The Free
Willy Vlautin
The Free
Willy Vlautin
Severely wounded in the Iraq war, Leroy has lived a half-life in a group home for eight years. Unable to bear it any longer, he commits a desperate act which helps him to disappear to another place. Freddie is the night porter at the home, who works two jobs yet can’t make ends meet. Buried in debt from his younger daughter’s medical bills, he’s forced to consider a criminal proposition. Pauline is the nurse who tends Leroy, who lives her life in an uncomplicated way, emotionally removed, until she meets a young runaway.
An extraordinary portrait of contemporary America, and a testament to the resilience of the human heart, The Free is Willy Vlautin’s most moving and affecting novel to date.
Review
Suzanne Steinbruckner
At times in Willy Vlautin’s fourth novel, The Free, I found myself wondering if I was reading or had in fact drifted while watching a documentary. The stories in this realist fiction so well match America’s working underclass of today I felt I could easily have been watching a news exposé; here, Vlautin introduces three characters to demonstrate the dire state of the working poor.

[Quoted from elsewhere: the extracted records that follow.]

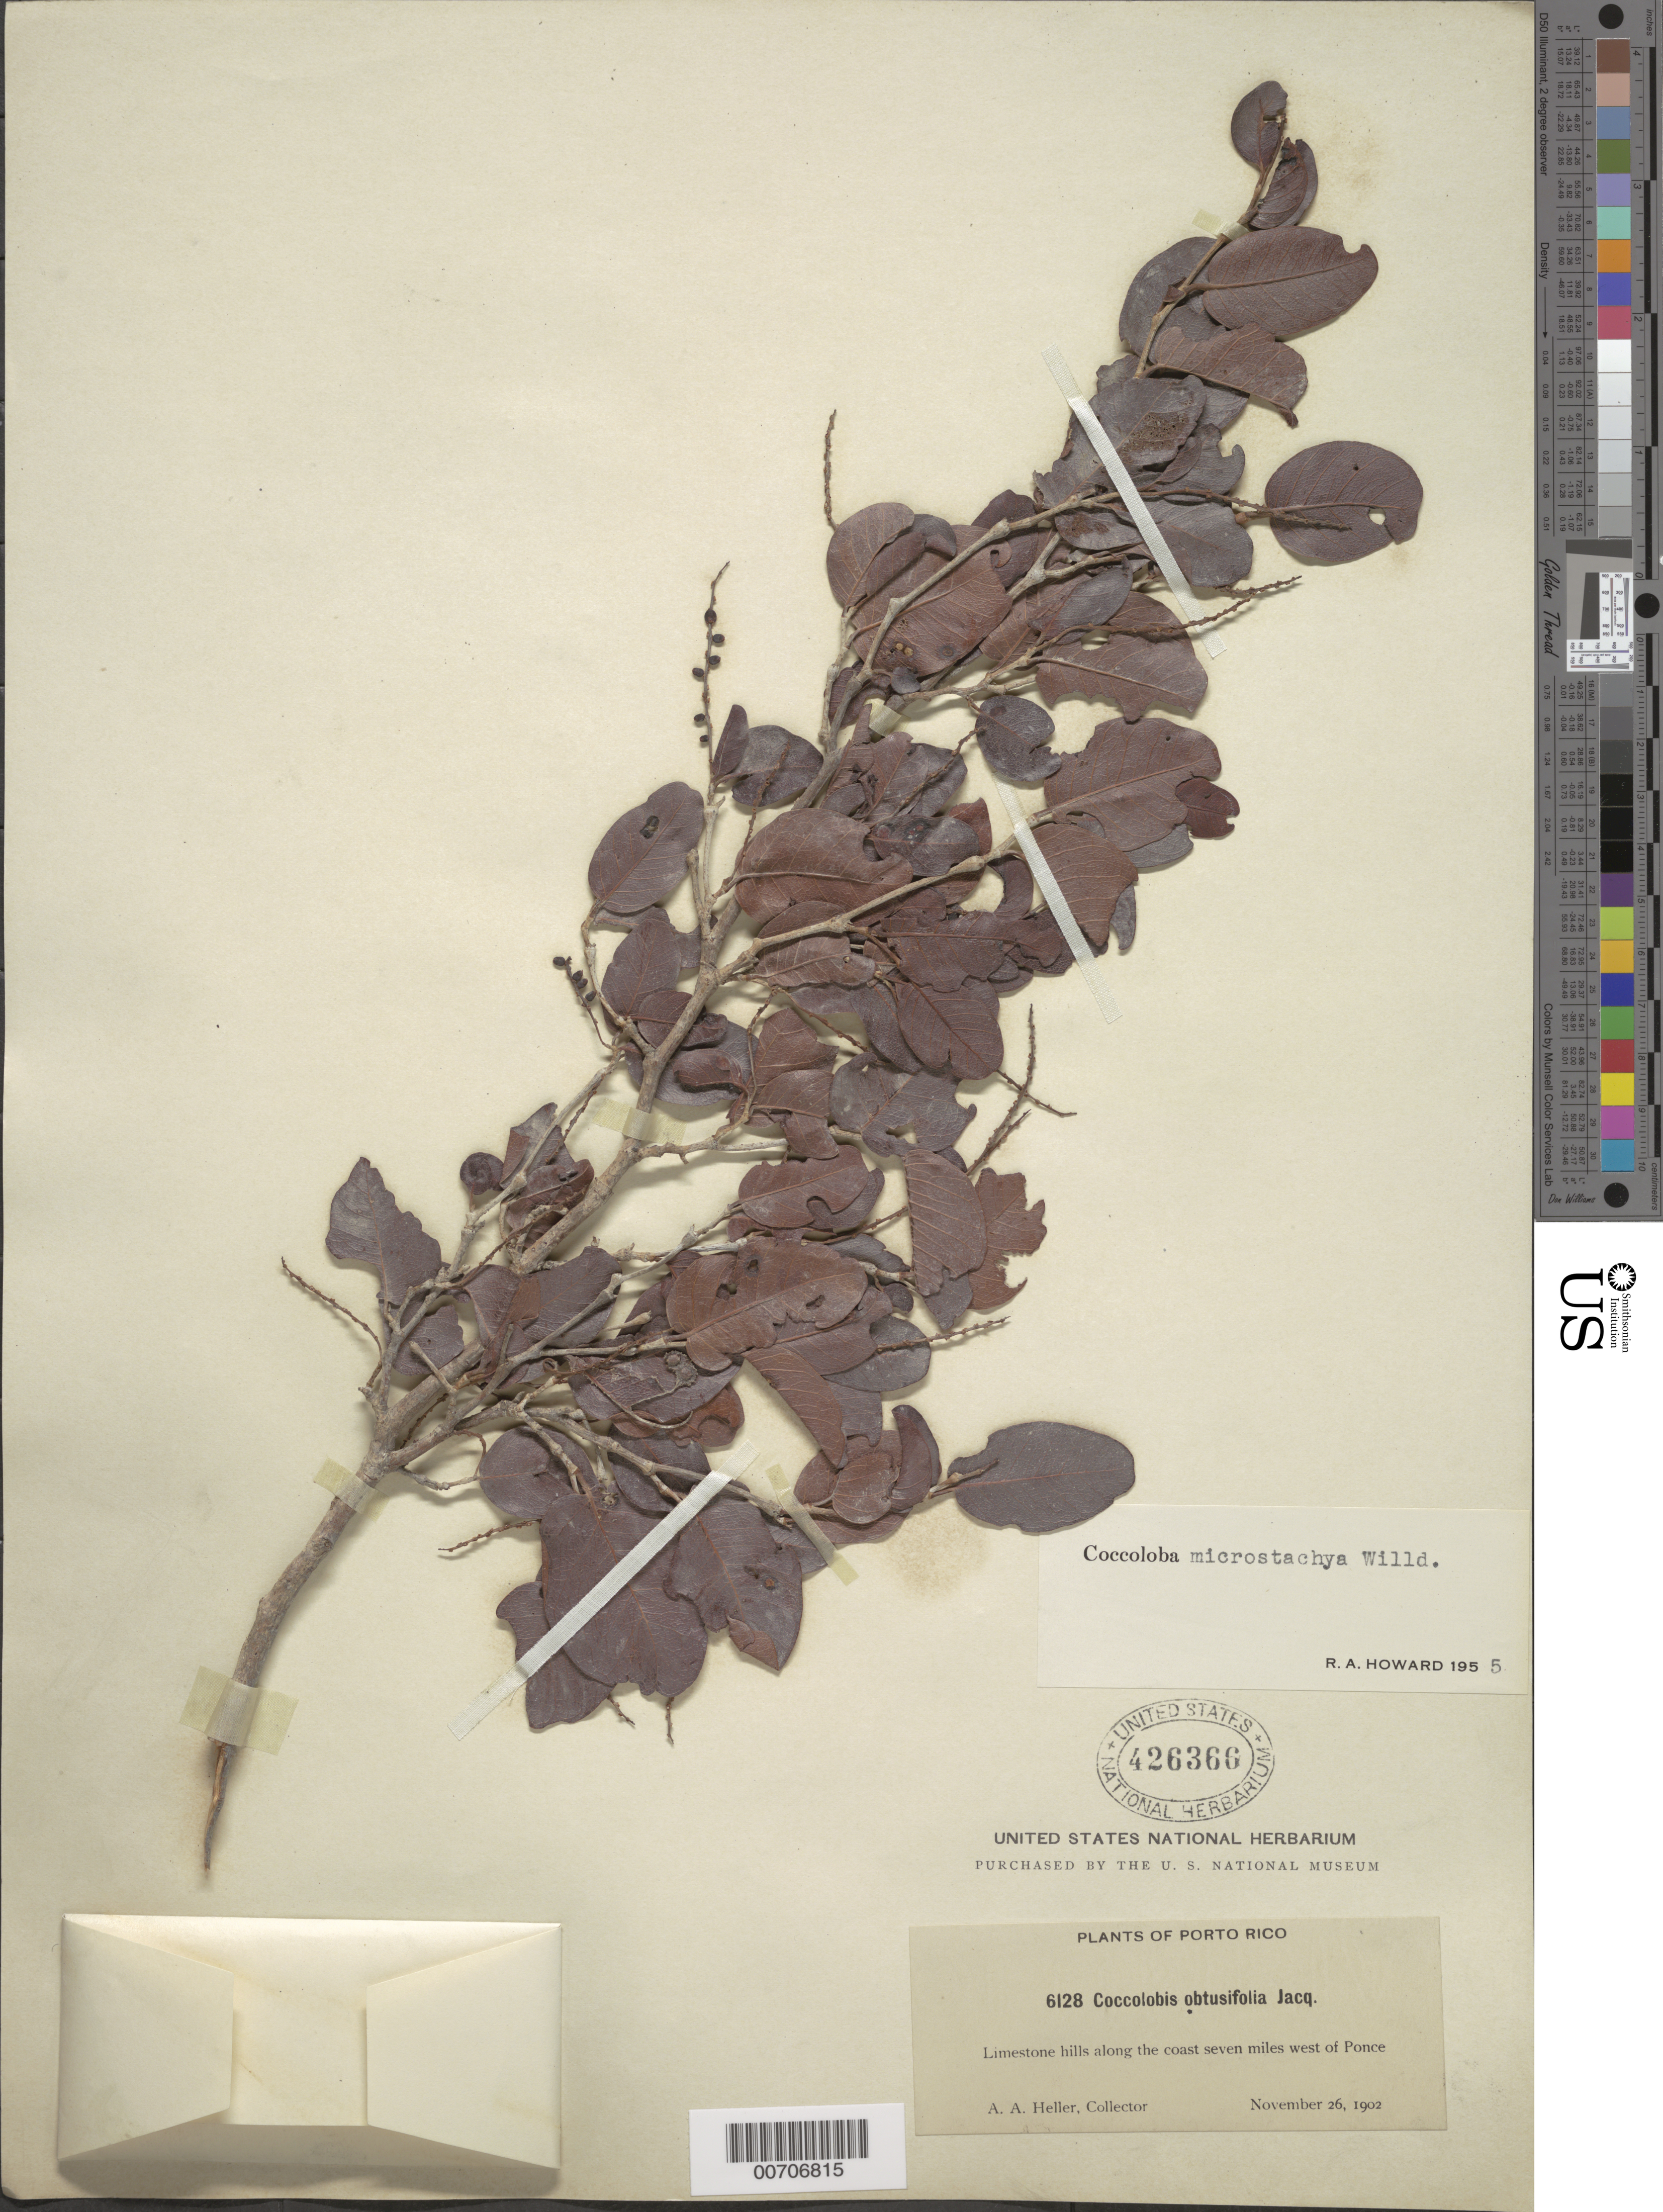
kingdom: Plantae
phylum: Tracheophyta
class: Magnoliopsida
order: Caryophyllales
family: Polygonaceae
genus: Coccoloba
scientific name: Coccoloba microstachya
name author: Willd.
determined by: Howard, R. A.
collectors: A. A. Heller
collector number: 6128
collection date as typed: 26 Nov 1902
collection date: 1902-11-26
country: Puerto Rico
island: Greater Antilles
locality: Ponce, along coast 7 mi W of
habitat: Limestone hills.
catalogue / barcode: US 426366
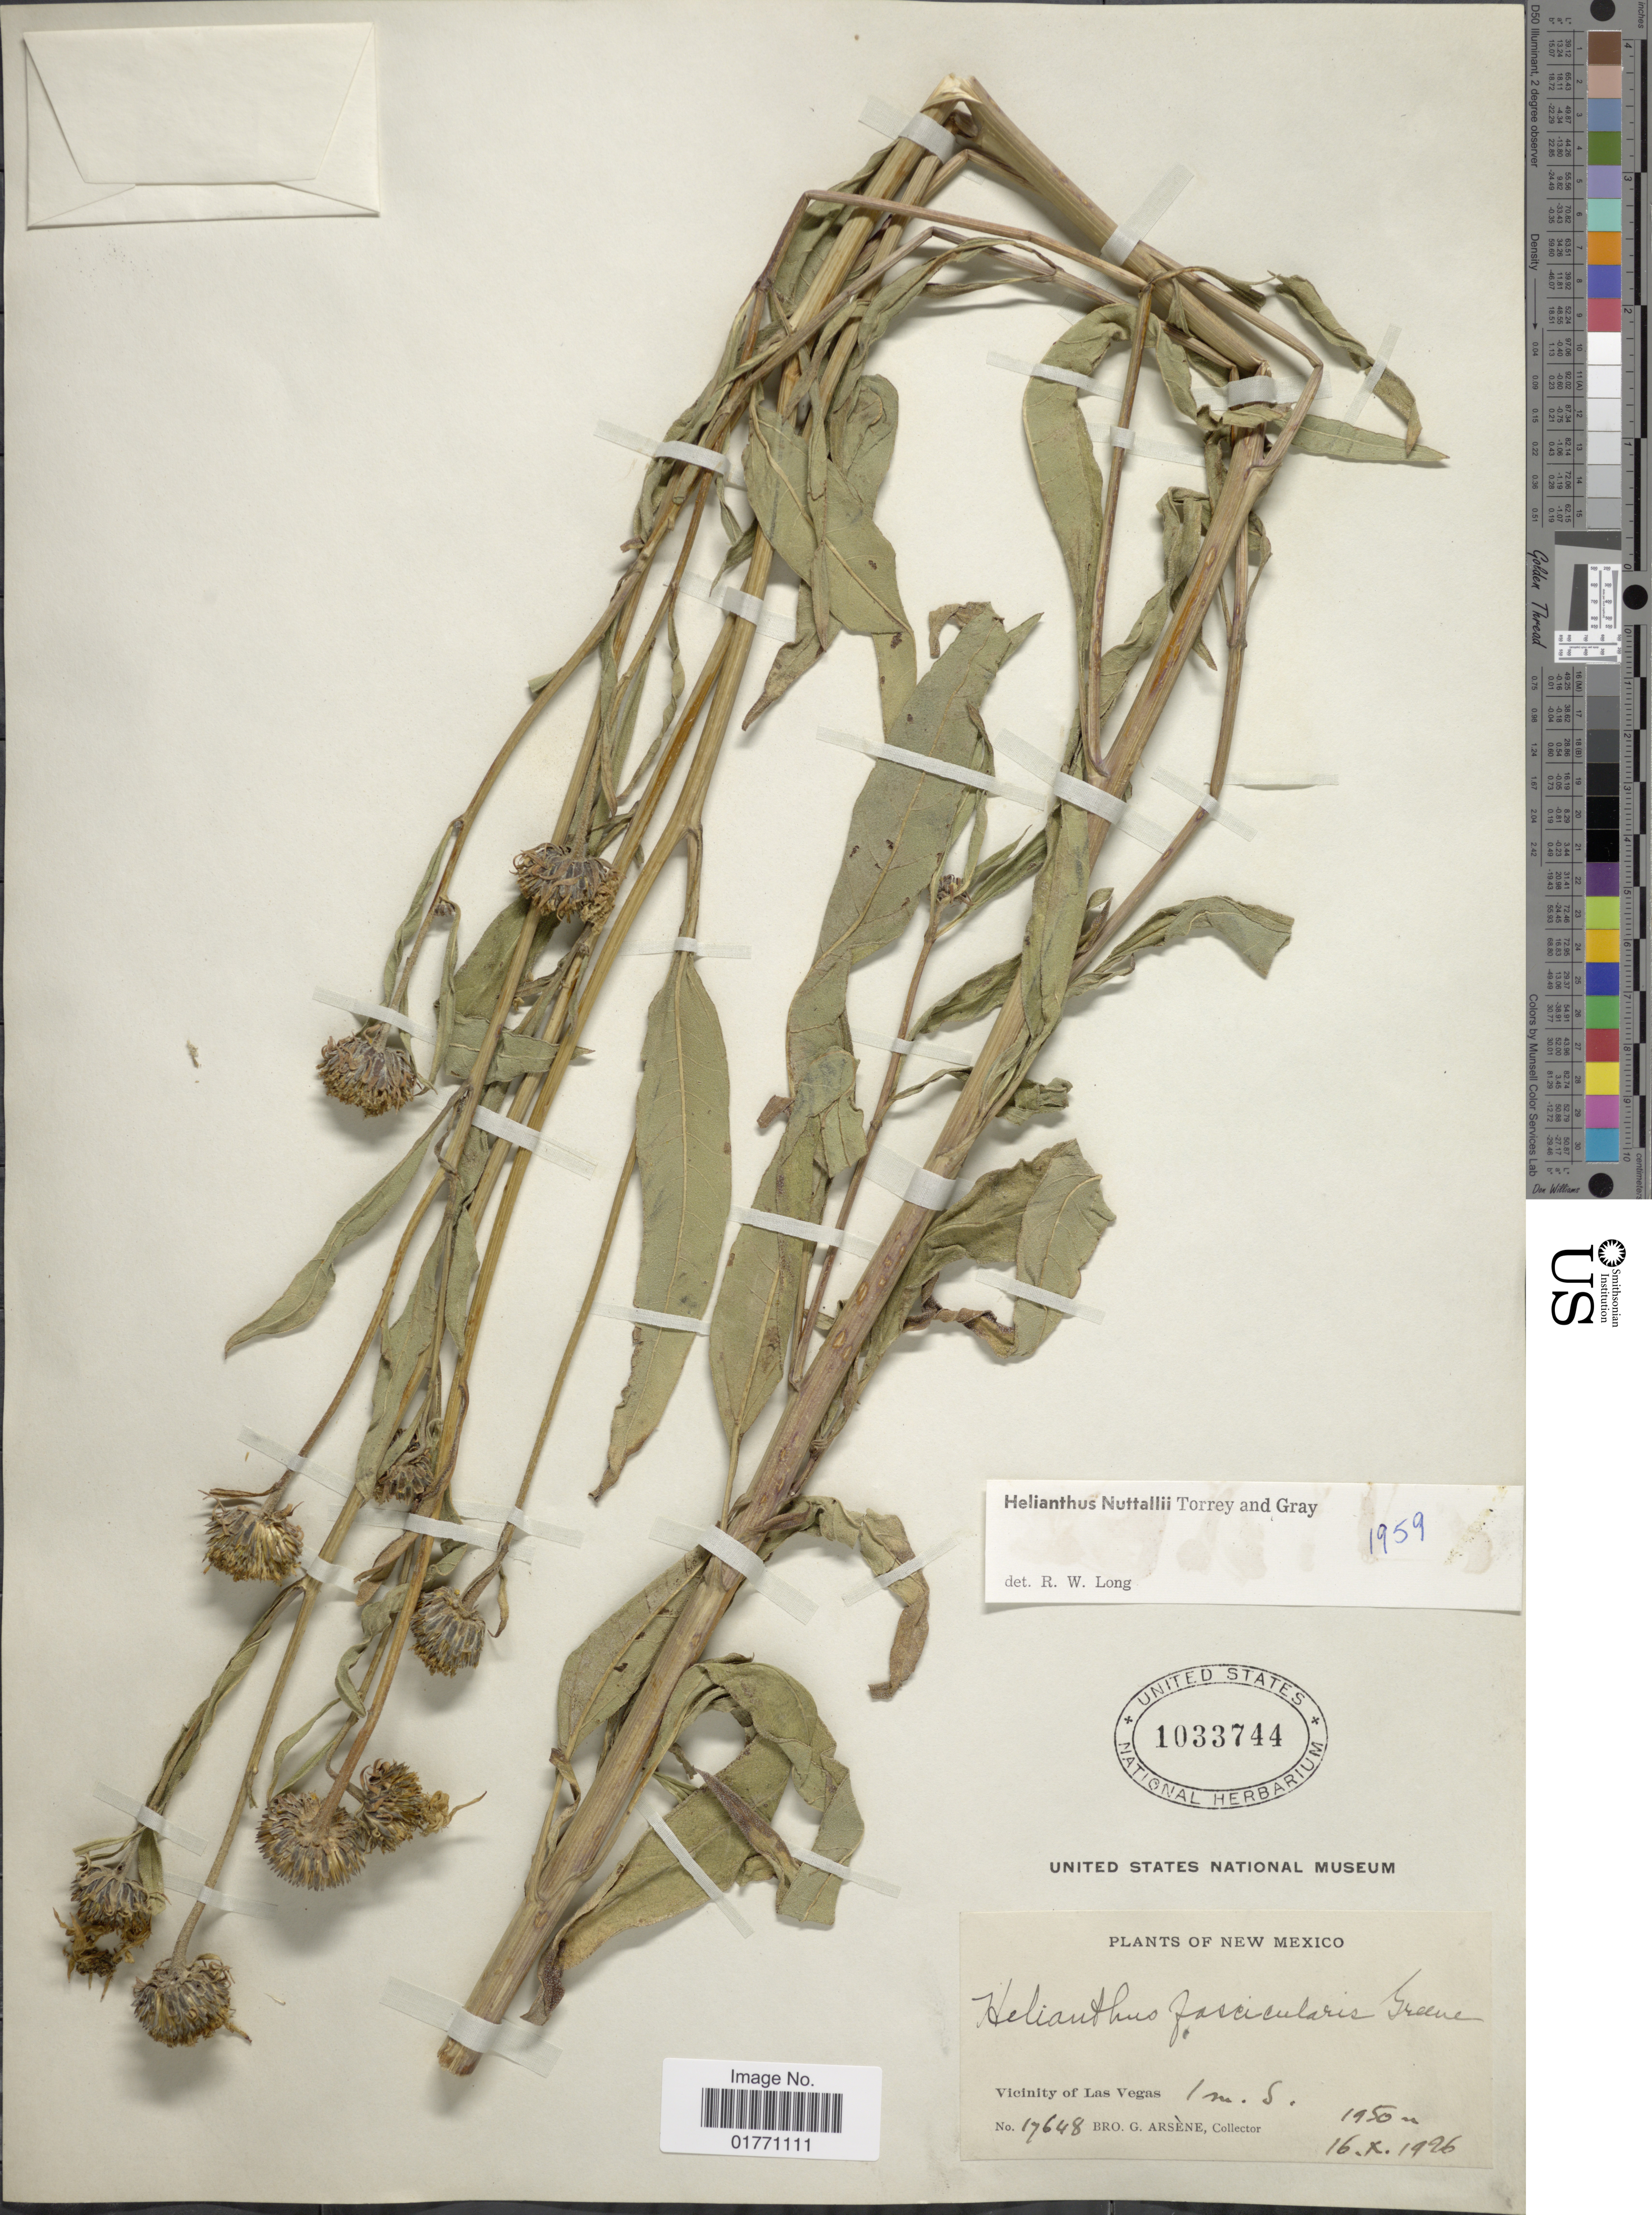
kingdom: Plantae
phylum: Tracheophyta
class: Magnoliopsida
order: Asterales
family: Asteraceae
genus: Helianthus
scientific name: Helianthus nuttallii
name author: Torr. & A. Gray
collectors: Bro. G. Arsène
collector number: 17648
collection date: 1926-10-16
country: United States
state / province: New Mexico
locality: Vicinity of Las Vegas, 1 m. S.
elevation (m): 1950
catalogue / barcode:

Leroy Kervin has lived in a group home for the past eight years after being severely wounded in Iraq; he naively enlisted in the National Guard, believing it would help with his existing job security. Waking one night to an unusual moment of lucidity he makes a decision that will see him stuck between the constant pain of his life and a science-fiction dream world. Freddie McCall works night shift at the group home and a day shift at the paint store he has worked at since high school. He is physically, emotionally and financially exhausted. Still living in the house his grandfather built, he knows that he will soon lose it, just like he lost his wife and kids. Pauline Hawkins is a nurse at the local hospital. She is a great nurse, wonderful with her patients, but has learnt to disconnect at the end of each shift, though one patient, a young girl, will make it difficult for her to walk away.
What makes this all so good is the honesty and simplicity of Vlautin’s writing. Although it’s a depressing tale, I never felt I was being manipulated into feeling for the characters, and that is a task. Vlautin highlights that other side of the human condition: hope and goodwill. I can’t wait to backtrack and read his earlier novels.